Como o Serviço Nacional de Saúde, onde um em cada dez médicos e um em cada 25 enfermeiros é cidadão de outro país da UE
Muitos dos 52% de britânicos que votaram pela saída da União Europeia fizeram-no pois queriam reduzir a imigração. No entanto, as implicações da saída começaram a tornar-se mais evidentes desde o referendo. Além de contribuírem para o funcionamento de empresas britânicas, os cidadãos europeus a trabalhar no Reino Unido preenchem postos nos serviços públicos do país: um em cada dez médicos e um em cada 25 enfermeiros é cidadão de outro país da UE, por exemplo – e outros milhares trabalham noutros cargos do setor público, enquanto motoristas de autocarros e varredores de ruas.

#### [Tarefa a realizar]
Escreva a continuação do texto sobre os cidadãos europeus que trabalham no Reino Unido, a começar logo depois da última frase.

#### [Informação extraída]
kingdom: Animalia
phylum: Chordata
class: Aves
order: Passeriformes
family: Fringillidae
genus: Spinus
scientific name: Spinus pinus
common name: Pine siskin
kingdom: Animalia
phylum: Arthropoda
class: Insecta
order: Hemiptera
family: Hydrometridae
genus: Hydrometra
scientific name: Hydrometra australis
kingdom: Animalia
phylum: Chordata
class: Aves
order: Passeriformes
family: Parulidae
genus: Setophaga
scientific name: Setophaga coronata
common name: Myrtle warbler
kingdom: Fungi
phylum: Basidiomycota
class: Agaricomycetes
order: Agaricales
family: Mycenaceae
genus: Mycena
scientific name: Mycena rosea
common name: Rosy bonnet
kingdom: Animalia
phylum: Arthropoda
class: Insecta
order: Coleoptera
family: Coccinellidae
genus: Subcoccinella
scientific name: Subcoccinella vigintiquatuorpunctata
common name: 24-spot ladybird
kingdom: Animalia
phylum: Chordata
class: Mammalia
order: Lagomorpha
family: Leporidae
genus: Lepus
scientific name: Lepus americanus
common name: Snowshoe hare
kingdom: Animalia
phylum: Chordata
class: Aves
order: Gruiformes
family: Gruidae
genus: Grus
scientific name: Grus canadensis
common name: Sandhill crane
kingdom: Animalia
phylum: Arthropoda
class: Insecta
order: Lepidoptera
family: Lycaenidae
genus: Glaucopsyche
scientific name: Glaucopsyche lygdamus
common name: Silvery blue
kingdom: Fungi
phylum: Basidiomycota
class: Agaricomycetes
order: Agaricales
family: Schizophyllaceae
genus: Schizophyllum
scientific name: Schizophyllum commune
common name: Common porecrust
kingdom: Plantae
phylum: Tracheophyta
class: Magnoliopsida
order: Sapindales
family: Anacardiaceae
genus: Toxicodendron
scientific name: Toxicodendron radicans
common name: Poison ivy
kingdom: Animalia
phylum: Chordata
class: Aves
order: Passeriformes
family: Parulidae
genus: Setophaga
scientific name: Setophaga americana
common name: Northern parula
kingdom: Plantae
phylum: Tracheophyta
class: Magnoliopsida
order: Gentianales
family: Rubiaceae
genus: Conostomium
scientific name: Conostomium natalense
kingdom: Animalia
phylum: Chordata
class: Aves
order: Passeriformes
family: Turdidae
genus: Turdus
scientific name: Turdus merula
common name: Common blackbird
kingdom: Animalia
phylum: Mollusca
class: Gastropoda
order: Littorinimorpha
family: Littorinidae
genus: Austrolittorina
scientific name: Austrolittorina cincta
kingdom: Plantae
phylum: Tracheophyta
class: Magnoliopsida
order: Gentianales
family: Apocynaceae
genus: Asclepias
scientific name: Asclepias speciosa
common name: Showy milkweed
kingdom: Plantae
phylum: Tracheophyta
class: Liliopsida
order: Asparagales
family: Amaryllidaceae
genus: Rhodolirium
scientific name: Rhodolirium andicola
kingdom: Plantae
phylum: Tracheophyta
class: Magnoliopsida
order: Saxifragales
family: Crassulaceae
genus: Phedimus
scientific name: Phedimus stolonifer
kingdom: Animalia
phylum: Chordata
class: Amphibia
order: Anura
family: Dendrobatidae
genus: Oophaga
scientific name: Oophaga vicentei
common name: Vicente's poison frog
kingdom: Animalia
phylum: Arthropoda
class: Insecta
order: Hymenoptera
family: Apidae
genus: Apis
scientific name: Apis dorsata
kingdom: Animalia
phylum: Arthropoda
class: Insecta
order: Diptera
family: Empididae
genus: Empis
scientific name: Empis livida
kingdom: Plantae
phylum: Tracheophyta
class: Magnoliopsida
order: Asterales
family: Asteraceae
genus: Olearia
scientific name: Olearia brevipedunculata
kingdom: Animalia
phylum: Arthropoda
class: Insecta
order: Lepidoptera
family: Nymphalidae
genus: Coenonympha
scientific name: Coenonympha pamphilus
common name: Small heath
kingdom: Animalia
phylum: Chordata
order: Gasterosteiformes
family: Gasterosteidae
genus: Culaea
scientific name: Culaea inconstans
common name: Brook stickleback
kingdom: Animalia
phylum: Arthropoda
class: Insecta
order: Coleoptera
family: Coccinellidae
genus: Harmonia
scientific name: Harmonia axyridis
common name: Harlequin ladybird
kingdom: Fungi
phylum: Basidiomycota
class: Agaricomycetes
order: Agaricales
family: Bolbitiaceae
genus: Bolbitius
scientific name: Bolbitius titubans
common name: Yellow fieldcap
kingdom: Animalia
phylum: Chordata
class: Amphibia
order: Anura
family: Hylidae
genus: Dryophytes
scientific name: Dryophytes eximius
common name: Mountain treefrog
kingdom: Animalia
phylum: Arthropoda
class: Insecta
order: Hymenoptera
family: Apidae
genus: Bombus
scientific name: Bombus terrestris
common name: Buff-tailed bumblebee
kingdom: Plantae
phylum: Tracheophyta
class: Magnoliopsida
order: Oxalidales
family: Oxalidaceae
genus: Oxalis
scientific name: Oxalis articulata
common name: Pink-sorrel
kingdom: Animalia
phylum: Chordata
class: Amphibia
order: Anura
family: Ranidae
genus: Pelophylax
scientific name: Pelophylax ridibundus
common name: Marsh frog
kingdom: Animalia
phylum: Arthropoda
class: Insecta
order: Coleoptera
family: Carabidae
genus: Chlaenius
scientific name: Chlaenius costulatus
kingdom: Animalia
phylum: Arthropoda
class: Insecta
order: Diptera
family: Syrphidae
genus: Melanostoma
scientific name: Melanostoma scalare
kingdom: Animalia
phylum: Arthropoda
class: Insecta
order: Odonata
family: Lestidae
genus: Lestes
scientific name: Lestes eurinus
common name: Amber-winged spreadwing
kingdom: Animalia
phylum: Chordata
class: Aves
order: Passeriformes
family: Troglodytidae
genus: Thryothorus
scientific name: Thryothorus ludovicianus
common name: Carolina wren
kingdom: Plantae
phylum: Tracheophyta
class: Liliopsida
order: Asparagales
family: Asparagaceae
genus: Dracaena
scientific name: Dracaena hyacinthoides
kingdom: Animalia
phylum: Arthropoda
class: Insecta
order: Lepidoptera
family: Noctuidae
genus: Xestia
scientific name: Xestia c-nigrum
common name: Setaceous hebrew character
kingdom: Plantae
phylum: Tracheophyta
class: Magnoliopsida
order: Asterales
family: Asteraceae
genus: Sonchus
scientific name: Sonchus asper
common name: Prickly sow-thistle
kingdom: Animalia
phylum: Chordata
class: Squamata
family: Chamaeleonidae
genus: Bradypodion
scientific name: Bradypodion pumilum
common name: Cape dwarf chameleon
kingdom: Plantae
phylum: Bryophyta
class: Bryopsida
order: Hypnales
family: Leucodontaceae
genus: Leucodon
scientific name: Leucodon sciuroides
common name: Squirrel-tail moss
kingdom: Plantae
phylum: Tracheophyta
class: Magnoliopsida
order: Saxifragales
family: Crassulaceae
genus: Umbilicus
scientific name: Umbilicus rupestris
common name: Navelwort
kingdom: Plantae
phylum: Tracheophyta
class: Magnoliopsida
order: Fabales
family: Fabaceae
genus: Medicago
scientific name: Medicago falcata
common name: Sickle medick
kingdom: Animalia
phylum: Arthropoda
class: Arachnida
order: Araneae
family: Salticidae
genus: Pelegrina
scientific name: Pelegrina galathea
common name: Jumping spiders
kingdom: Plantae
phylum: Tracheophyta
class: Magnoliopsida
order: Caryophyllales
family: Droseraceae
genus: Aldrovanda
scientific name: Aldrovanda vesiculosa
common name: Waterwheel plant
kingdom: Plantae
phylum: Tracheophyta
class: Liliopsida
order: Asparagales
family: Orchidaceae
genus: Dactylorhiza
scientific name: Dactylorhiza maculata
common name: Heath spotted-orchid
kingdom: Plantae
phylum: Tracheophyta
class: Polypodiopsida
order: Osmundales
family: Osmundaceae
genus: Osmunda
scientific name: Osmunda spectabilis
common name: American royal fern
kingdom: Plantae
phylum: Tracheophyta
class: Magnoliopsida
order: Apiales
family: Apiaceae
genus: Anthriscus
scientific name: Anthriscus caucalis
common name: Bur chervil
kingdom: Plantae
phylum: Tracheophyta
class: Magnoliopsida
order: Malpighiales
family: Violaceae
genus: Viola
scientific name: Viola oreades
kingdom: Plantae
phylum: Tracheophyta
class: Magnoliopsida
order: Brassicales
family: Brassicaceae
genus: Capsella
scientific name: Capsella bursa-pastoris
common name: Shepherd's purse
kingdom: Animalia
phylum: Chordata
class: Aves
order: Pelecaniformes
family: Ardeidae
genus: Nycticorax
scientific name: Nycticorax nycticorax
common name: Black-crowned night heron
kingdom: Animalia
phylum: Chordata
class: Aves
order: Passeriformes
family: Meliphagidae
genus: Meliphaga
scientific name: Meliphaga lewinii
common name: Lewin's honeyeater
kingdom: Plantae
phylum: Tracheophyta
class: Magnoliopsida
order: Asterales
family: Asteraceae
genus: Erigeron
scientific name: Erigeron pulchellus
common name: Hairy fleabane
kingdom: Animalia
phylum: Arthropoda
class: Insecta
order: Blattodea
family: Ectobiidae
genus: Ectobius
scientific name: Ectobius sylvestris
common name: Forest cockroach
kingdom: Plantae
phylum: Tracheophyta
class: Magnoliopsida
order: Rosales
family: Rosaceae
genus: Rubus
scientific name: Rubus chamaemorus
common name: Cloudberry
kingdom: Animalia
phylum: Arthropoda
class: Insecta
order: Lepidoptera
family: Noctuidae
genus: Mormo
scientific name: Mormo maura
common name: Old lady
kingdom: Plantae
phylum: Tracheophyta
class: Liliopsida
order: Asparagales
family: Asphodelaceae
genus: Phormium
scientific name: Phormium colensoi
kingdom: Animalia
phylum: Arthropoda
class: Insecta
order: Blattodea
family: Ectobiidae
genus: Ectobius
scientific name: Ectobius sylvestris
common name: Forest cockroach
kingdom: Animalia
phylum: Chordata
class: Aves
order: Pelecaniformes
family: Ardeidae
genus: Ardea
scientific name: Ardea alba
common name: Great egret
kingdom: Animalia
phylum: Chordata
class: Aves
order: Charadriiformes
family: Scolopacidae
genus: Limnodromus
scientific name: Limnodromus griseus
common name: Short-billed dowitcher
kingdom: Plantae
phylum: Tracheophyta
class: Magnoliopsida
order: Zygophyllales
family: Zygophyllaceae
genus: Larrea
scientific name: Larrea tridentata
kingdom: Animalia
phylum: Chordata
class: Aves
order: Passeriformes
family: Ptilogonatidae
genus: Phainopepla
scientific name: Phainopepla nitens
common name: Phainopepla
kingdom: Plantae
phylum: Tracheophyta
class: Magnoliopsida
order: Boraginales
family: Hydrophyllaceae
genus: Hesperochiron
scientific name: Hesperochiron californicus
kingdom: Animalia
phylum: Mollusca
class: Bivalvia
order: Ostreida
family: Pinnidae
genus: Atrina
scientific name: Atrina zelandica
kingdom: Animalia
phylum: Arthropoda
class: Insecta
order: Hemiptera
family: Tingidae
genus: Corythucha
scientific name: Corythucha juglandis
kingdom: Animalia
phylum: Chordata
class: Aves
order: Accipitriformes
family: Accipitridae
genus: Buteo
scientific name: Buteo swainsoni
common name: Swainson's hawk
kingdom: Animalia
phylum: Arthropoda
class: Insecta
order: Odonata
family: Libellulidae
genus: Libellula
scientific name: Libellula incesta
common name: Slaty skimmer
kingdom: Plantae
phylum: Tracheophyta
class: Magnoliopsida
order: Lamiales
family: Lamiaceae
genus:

#### [Resultado da tarefa]
De acordo com Jonathan Clifton, do IPPR, um think-tank:
“Estamos dependentes de mão de obra estrangeira para prestar serviços públicos de forma mais barata.”
O que irá acontecer se esse fluxo de trabalho estancar?
São cerca de 2 milhões os imigrantes no Reino Unido oriundos de outros países da UE. Theresa May, a nova primeira ministra, indicou que os mesmos serão autorizados a permanecer, enquanto os britânicos no estrangeiro receberem o mesmo tratamento. No entanto, surge a seguinte questão: como é que o país irá tratar os recém-chegados? No ano passado, a imigração líquida, de todo o mundo, superou os 330.000 – com mais de metade proveniente de fora da UE. A entrada de não-europeus é determinada por um sistema de pontos baseado em critérios como a educação e o salário, enquanto os europeus são livres para entrar no Reino Unido à vontade. Se o Reino Unido sair das regras de livre circulação da União Europeia, os cidadãos europeus poderão ser submetidos ao sistema de pontos ou algo semelhante.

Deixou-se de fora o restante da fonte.